### What you have to do
Go through the records and copy each line where the string "nuclei" occurs.

### Records provided
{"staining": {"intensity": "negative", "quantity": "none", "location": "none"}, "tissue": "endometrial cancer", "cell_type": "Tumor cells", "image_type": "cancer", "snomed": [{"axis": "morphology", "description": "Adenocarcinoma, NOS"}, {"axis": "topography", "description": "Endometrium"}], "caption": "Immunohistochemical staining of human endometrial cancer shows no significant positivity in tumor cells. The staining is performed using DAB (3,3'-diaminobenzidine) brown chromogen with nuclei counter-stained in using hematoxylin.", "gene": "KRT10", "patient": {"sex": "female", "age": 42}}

---

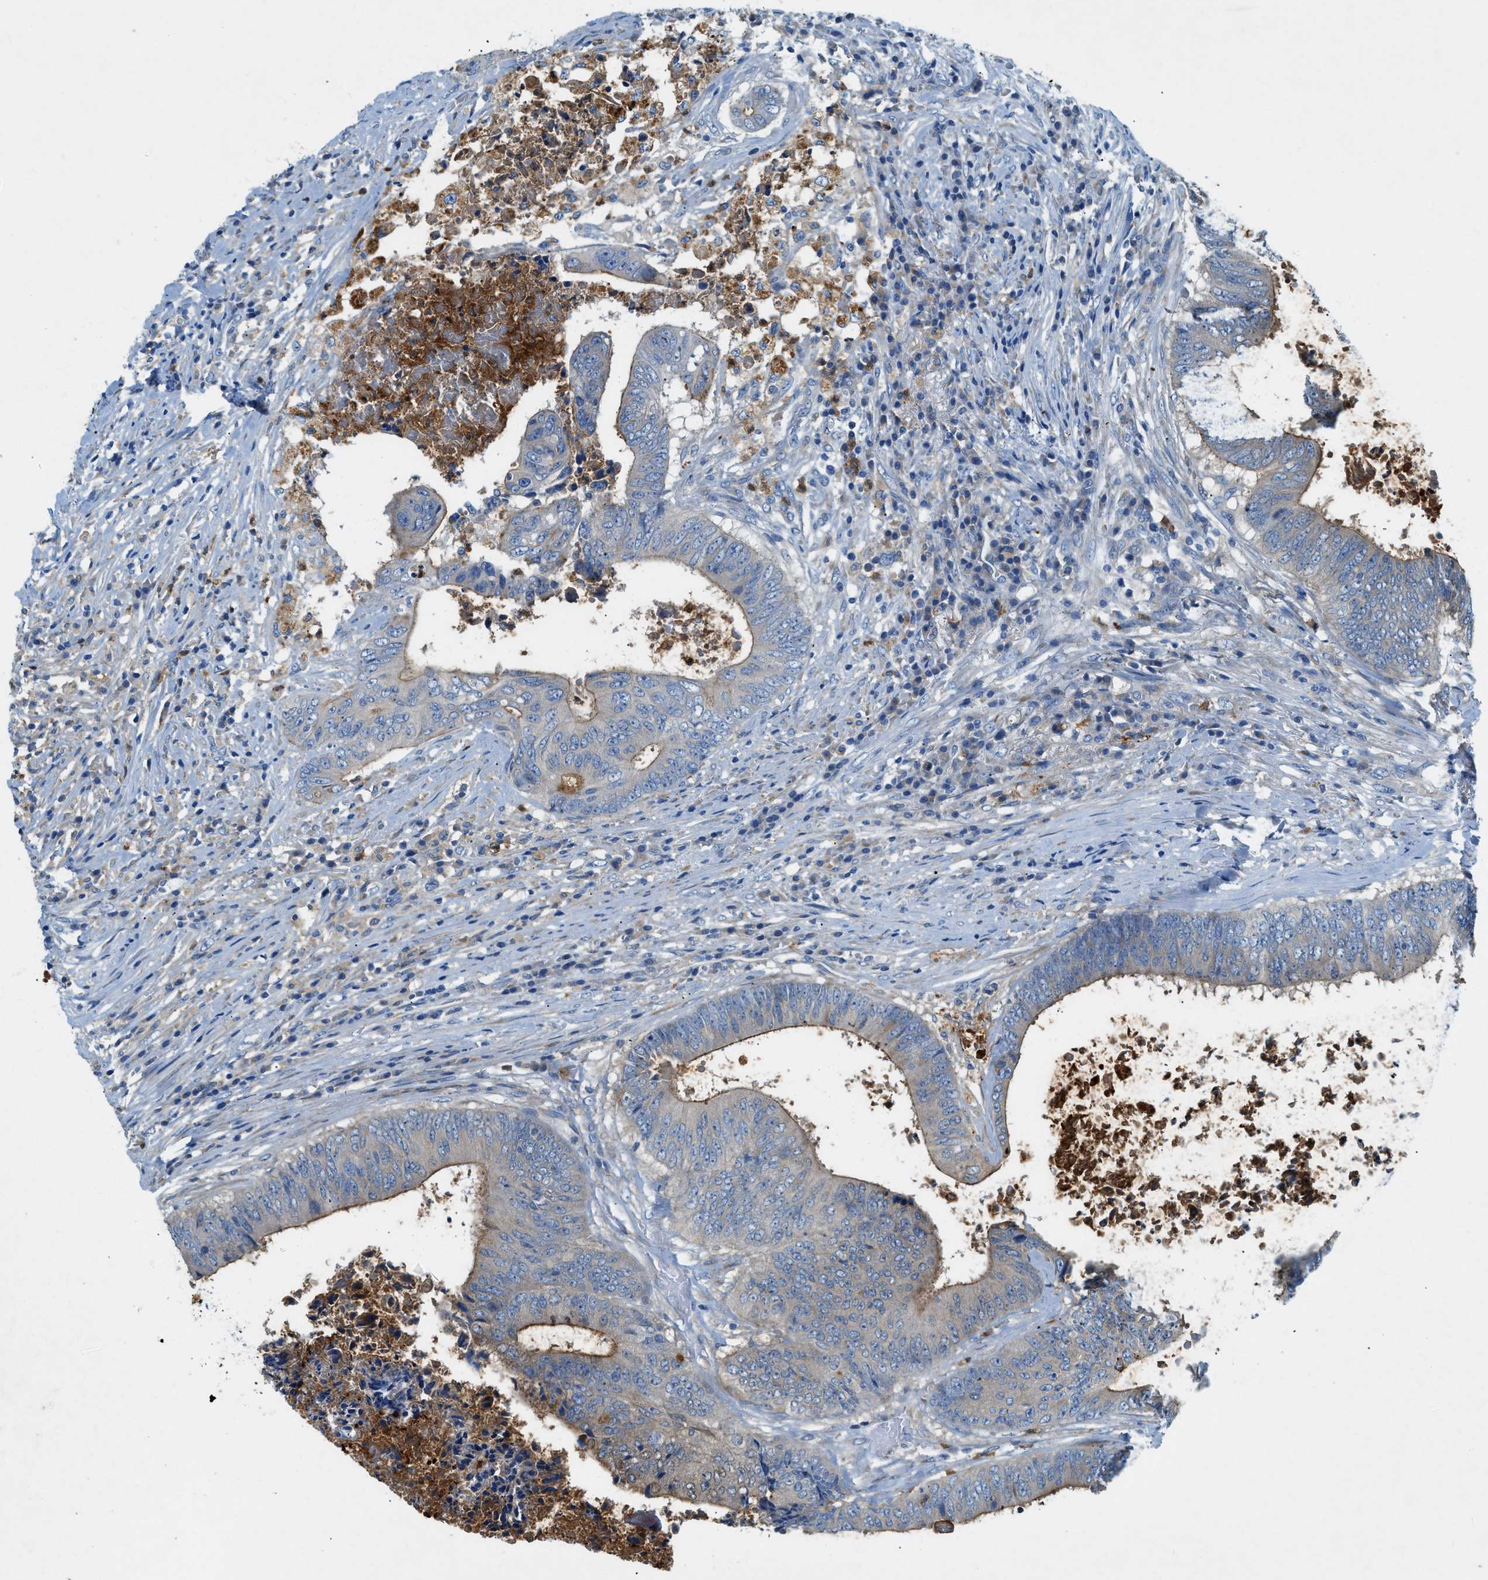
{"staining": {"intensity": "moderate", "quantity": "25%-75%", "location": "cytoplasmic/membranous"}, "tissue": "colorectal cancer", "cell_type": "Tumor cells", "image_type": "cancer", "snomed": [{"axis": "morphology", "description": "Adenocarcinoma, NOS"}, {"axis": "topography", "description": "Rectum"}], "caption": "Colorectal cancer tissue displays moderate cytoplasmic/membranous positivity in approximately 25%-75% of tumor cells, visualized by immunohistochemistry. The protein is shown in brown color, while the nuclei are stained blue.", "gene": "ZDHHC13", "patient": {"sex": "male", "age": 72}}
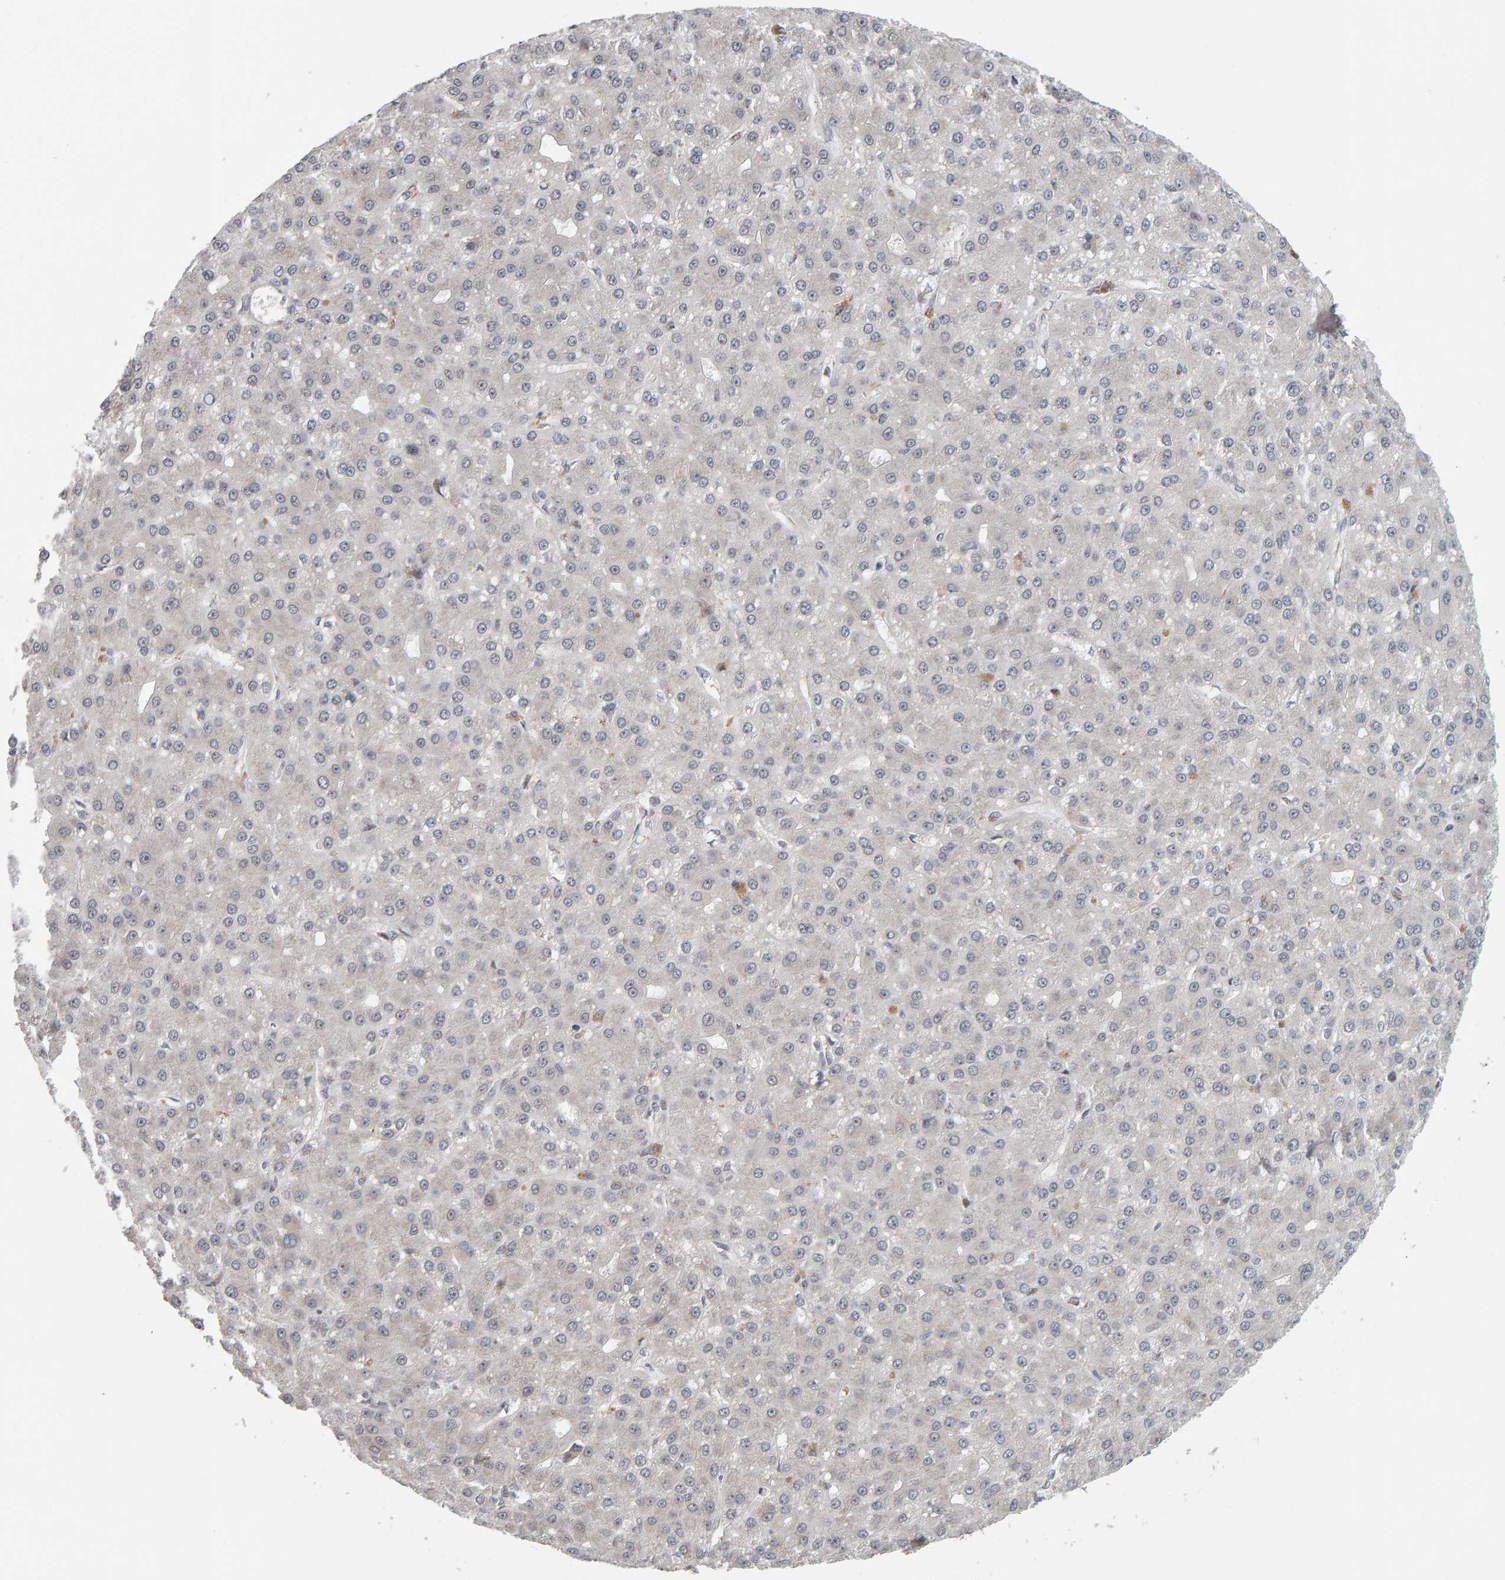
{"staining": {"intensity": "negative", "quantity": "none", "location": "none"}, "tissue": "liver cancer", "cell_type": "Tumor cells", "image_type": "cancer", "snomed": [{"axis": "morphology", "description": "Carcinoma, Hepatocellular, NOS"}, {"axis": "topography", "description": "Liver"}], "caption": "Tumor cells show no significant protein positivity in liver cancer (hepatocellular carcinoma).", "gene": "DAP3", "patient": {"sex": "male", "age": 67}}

### Solved exercise
{"staining": {"intensity": "negative", "quantity": "none", "location": "none"}, "tissue": "endometrial cancer", "cell_type": "Tumor cells", "image_type": "cancer", "snomed": [{"axis": "morphology", "description": "Adenocarcinoma, NOS"}, {"axis": "topography", "description": "Endometrium"}], "caption": "Immunohistochemical staining of human endometrial cancer shows no significant positivity in tumor cells. The staining is performed using DAB (3,3'-diaminobenzidine) brown chromogen with nuclei counter-stained in using hematoxylin.", "gene": "KRT10", "patient": {"sex": "female", "age": 42}}
{"staining": {"intensity": "moderate", "quantity": "25%-75%", "location": "cytoplasmic/membranous"}, "tissue": "colorectal cancer", "cell_type": "Tumor cells", "image_type": "cancer", "snomed": [{"axis": "morphology", "description": "Adenocarcinoma, NOS"}, {"axis": "topography", "description": "Rectum"}], "caption": "Colorectal cancer tissue displays moderate cytoplasmic/membranous positivity in approximately 25%-75% of tumor cells, visualized by immunohistochemistry. The protein is shown in brown color, while the nuclei are stained blue.", "gene": "ZDHHC13", "patient": {"sex": "male", "age": 72}}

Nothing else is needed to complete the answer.